October 02, 2009
Last season, our good friend Tim Snips beautifully eulogized the passing of New York's Shea Stadium. Since he enjoys remembering ballparks that most won't miss, Tim returns this year to wax eloquent on his hometown Metrodome, which is playing host to its final regular season Twins games this weekend. Mr. Snips? The floor is yours ...
On May 4, 1984, Dave Kingman, the all-or-nothing slugger of the Oakland Athletics, hit a pop-up toward the roof of the Hubert H. Humphrey Metrodome. The ball got caught up in the roof, did not come down, and Kingman was awarded a ground rule double.
Prior to the next day's game, Twins first baseman/jokester Mickey Hatcher took the field to play a prank. A ball would be dropped from the roof into Hatcher's glove, the long-awaited "out" could be recorded, and a good laugh would be had by all. However, Hatcher didn't catch the ball. It instead bounced off the turf and into Hatcher's groin. Both the ball and the first baseman fell to the ground.
That is literally the only story you need to know about the Metrodome.
On Sunday, the Twins will play their last regular season game at the Metrodome against the Royals. In 2010, after 28 seasons under the roof, the Twins will move into beautiful Target Field in Minneapolis' trendy Warehouse District. No more baggied outfield fences, no more weird vestibule area where the pressurized air nearly shoots you through the exit door, and no more aptly-named Dome Dogs (though there definitely should be.)
While nearly everyone is genuinely excited about moving baseball back outside in Minnesota — except perhaps for those people who remember what the weather is like in April — there have been more than a few mumblings about the fact that the Twins' 10th Man will no longer be tipping the odds in their favor. Home field advantage is generally universal, but the Metrodome's was always a bit more substantial than most. The White Sox alone haven't won in Minnesota since the Reagan Administration.

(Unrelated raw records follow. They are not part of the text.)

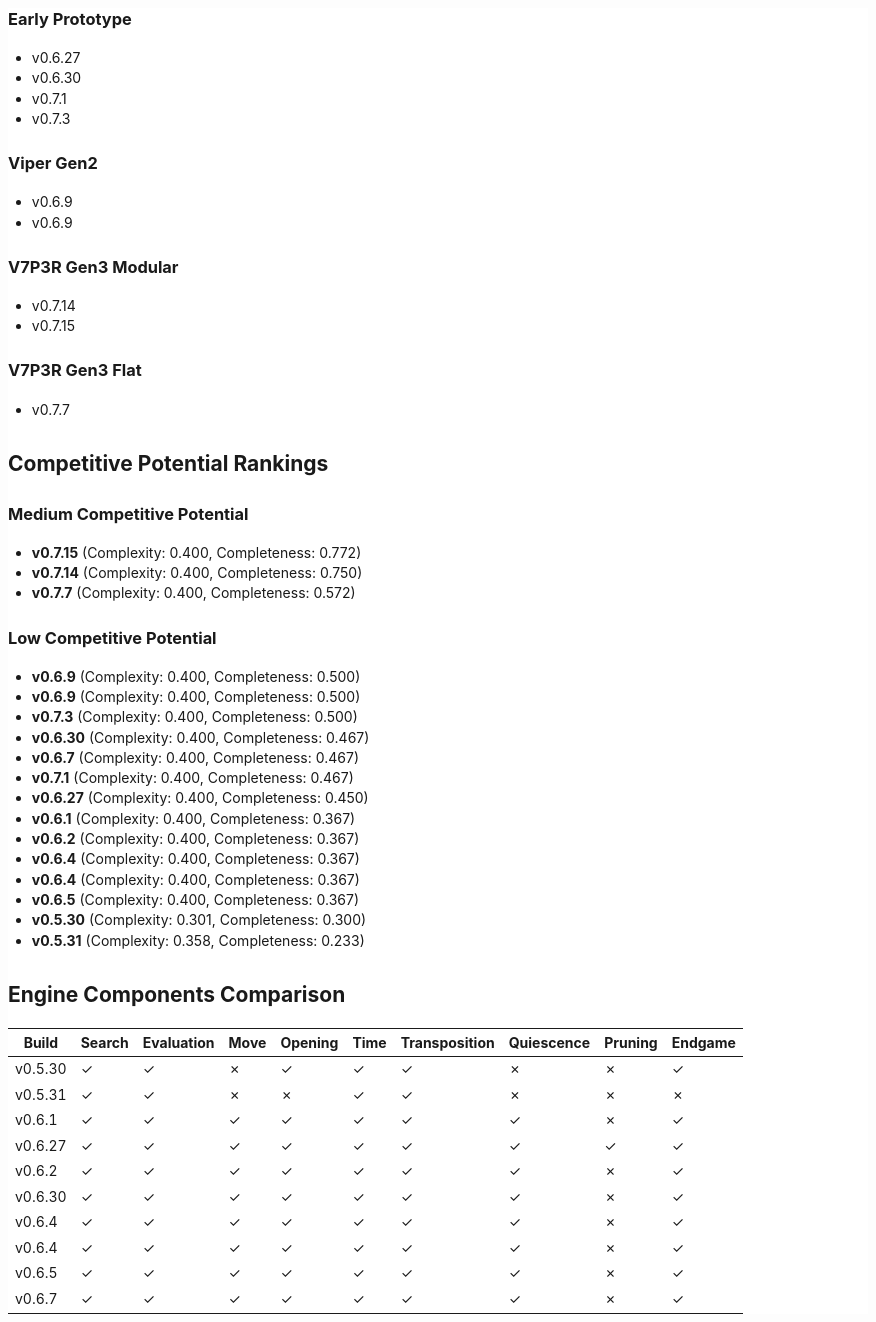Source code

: ### Early Prototype
- v0.6.27
- v0.6.30
- v0.7.1
- v0.7.3

### Viper Gen2
- v0.6.9
- v0.6.9

### V7P3R Gen3 Modular
- v0.7.14
- v0.7.15

### V7P3R Gen3 Flat
- v0.7.7

## Competitive Potential Rankings

### Medium Competitive Potential
- **v0.7.15** (Complexity: 0.400, Completeness: 0.772)
- **v0.7.14** (Complexity: 0.400, Completeness: 0.750)
- **v0.7.7** (Complexity: 0.400, Completeness: 0.572)

### Low Competitive Potential
- **v0.6.9** (Complexity: 0.400, Completeness: 0.500)
- **v0.6.9** (Complexity: 0.400, Completeness: 0.500)
- **v0.7.3** (Complexity: 0.400, Completeness: 0.500)
- **v0.6.30** (Complexity: 0.400, Completeness: 0.467)
- **v0.6.7** (Complexity: 0.400, Completeness: 0.467)
- **v0.7.1** (Complexity: 0.400, Completeness: 0.467)
- **v0.6.27** (Complexity: 0.400, Completeness: 0.450)
- **v0.6.1** (Complexity: 0.400, Completeness: 0.367)
- **v0.6.2** (Complexity: 0.400, Completeness: 0.367)
- **v0.6.4** (Complexity: 0.400, Completeness: 0.367)
- **v0.6.4** (Complexity: 0.400, Completeness: 0.367)
- **v0.6.5** (Complexity: 0.400, Completeness: 0.367)
- **v0.5.30** (Complexity: 0.301, Completeness: 0.300)
- **v0.5.31** (Complexity: 0.358, Completeness: 0.233)

## Engine Components Comparison

| Build | Search | Evaluation | Move | Opening | Time | Transposition | Quiescence | Pruning | Endgame |
|-------|--------|--------|--------|--------|--------|--------|--------|--------|--------|
| v0.5.30 | ✓ | ✓ | ✗ | ✓ | ✓ | ✓ | ✗ | ✗ | ✓ |
| v0.5.31 | ✓ | ✓ | ✗ | ✗ | ✓ | ✓ | ✗ | ✗ | ✗ |
| v0.6.1 | ✓ | ✓ | ✓ | ✓ | ✓ | ✓ | ✓ | ✗ | ✓ |
| v0.6.27 | ✓ | ✓ | ✓ | ✓ | ✓ | ✓ | ✓ | ✓ | ✓ |
| v0.6.2 | ✓ | ✓ | ✓ | ✓ | ✓ | ✓ | ✓ | ✗ | ✓ |
| v0.6.30 | ✓ | ✓ | ✓ | ✓ | ✓ | ✓ | ✓ | ✗ | ✓ |
| v0.6.4 | ✓ | ✓ | ✓ | ✓ | ✓ | ✓ | ✓ | ✗ | ✓ |
| v0.6.4 | ✓ | ✓ | ✓ | ✓ | ✓ | ✓ | ✓ | ✗ | ✓ |
| v0.6.5 | ✓ | ✓ | ✓ | ✓ | ✓ | ✓ | ✓ | ✗ | ✓ |
| v0.6.7 | ✓ | ✓ | ✓ | ✓ | ✓ | ✓ | ✓ | ✗ | ✓ |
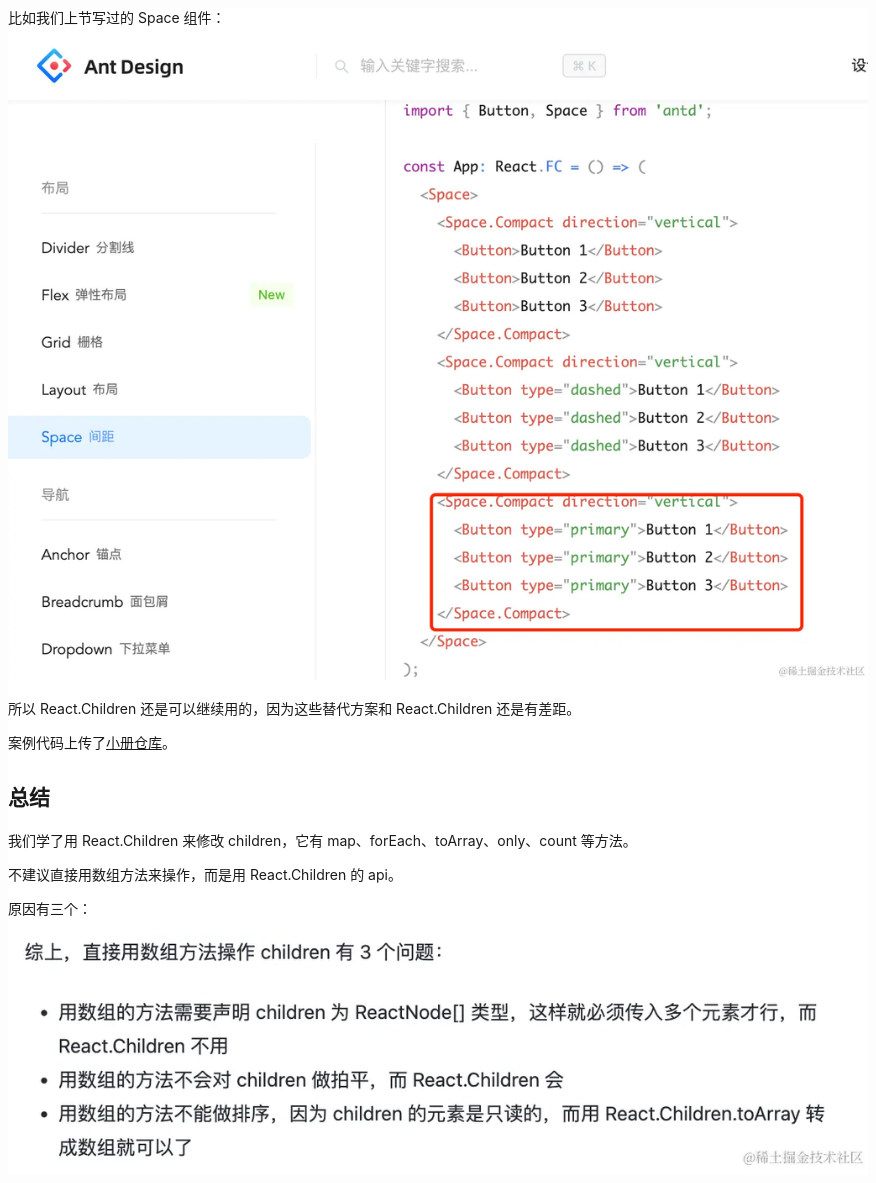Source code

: 比如我们上节写过的 Space 组件：

![](./images/7b81fa12e2fd254f3fe1a3333893ebf5.webp )

所以 React.Children 还是可以继续用的，因为这些替代方案和 React.Children 还是有差距。

案例代码上传了[小册仓库](https://github.com/QuarkGluonPlasma/react-course-code/tree/main/children-test)。
## 总结

我们学了用 React.Children 来修改 children，它有 map、forEach、toArray、only、count 等方法。

不建议直接用数组方法来操作，而是用 React.Children 的 api。

原因有三个：

![](./images/1cf920a945547f9ef142129496b1239a.webp )
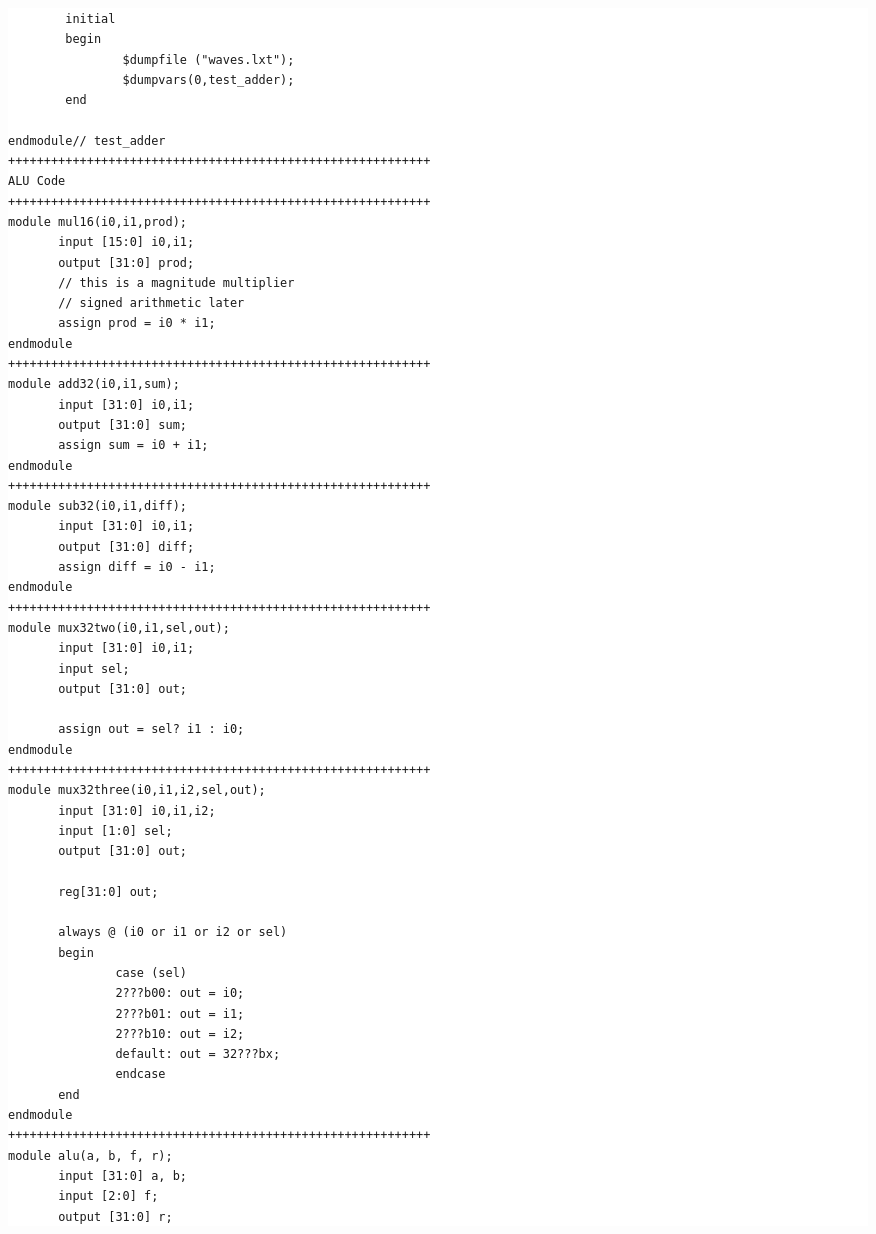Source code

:             initial
            begin
                    $dumpfile ("waves.lxt");
                    $dumpvars(0,test_adder);
            end

    endmodule// test_adder
    +++++++++++++++++++++++++++++++++++++++++++++++++++++++++++
    ALU Code
    +++++++++++++++++++++++++++++++++++++++++++++++++++++++++++
    module mul16(i0,i1,prod);
           input [15:0] i0,i1;
           output [31:0] prod;
           // this is a magnitude multiplier
           // signed arithmetic later
           assign prod = i0 * i1;
    endmodule
    +++++++++++++++++++++++++++++++++++++++++++++++++++++++++++
    module add32(i0,i1,sum);
           input [31:0] i0,i1;
           output [31:0] sum;
           assign sum = i0 + i1;
    endmodule
    +++++++++++++++++++++++++++++++++++++++++++++++++++++++++++
    module sub32(i0,i1,diff);
           input [31:0] i0,i1;
           output [31:0] diff;
           assign diff = i0 - i1;
    endmodule
    +++++++++++++++++++++++++++++++++++++++++++++++++++++++++++
    module mux32two(i0,i1,sel,out);
           input [31:0] i0,i1;
           input sel;
           output [31:0] out;

           assign out = sel? i1 : i0;
    endmodule
    +++++++++++++++++++++++++++++++++++++++++++++++++++++++++++
    module mux32three(i0,i1,i2,sel,out);
           input [31:0] i0,i1,i2;
           input [1:0] sel;
           output [31:0] out;

           reg[31:0] out;

           always @ (i0 or i1 or i2 or sel)
           begin
                   case (sel)
                   2???b00: out = i0;
                   2???b01: out = i1;
                   2???b10: out = i2;
                   default: out = 32???bx;
                   endcase
           end
    endmodule
    +++++++++++++++++++++++++++++++++++++++++++++++++++++++++++
    module alu(a, b, f, r);
           input [31:0] a, b;
           input [2:0] f;
           output [31:0] r;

Hey, you want to talk about a stadium helping a team out? The Twins won two World Series during their tenure in the Dome. Both the 1987 and 1991 teams won Games 1 and 2 at home, lost the next three games on the road, and then came back to win the Series by taking games 6 and 7 in Minneapolis. While the ‘87 Series seems to hold a dearer place in Minnesotans' hearts ( there's something about never forgetting your first), the ‘91 Series seems to hold a bigger place in the collective baseball world's memory, what with Kirby Puckett's "And We'll See You Tomorrow Night!" heroics in Game 6, and the epic Jack Morris 10-inning shutout in Game 7.
What both Series have in common was the boost that the raucous crowd of Homer Hanky-waving Lutherans gave the Twins on those cold autumn nights. Both the Cardinals and Braves were driven absolutely bonkers by the Dome's combination of ear-splitting noise and the roof's disorienting white backdrop. Somewhere, Lonnie Smith is still wondering whether Terry Pendleton's smash made it to the outfield.
Aside from the two titles, there were plenty of other Twins memories during the Dome Era to savor. Puckett and Kent Hrbek breaking in. Three of Saint Paul's native sons — Morris, Paul Molitor and Dave Winfield — closing out their twilight years back home. Another neighbor, Joe "The Baby Jesus" Mauer, reinventing what it means to be a catcher. The coulda-woulda-shoulda Justin Morneau(notes)/Torii Hunter/Johan Santana(notes)/Joe Nathan teams of just a few years ago. A couple no-hitters. The Berenguer Boogie. TC Bear's mildly entertaining antics.
But, really, it all comes back to Mickey Hatcher. It goes without saying that no team would allow their first baseman to try to catch a ball traveling at its terminal velocity as some sort of pregame goof anymore. Such silliness is the relic of a simpler time in baseball's history. The Metrodome is such an anachronism, as well. Teams no longer want no-frills, utilitarian domes to share with the town's NFL and college football teams (yes, the Gophers played there, though you'd never know it). Nowadays, teams want to play in the sunshine, with manufactured nostalgia and designer snacks. Everyone loves this stuff, and rightfully so; cool ballparks are fun, and baseball should be played in the open air.
So no, they don't build them like they used to, and no, Target Field will be nothing like the Metrodome. But while we in the Twin Cities may not miss the old building itself, it remains quite possible that we will miss the tremendous spirit inside.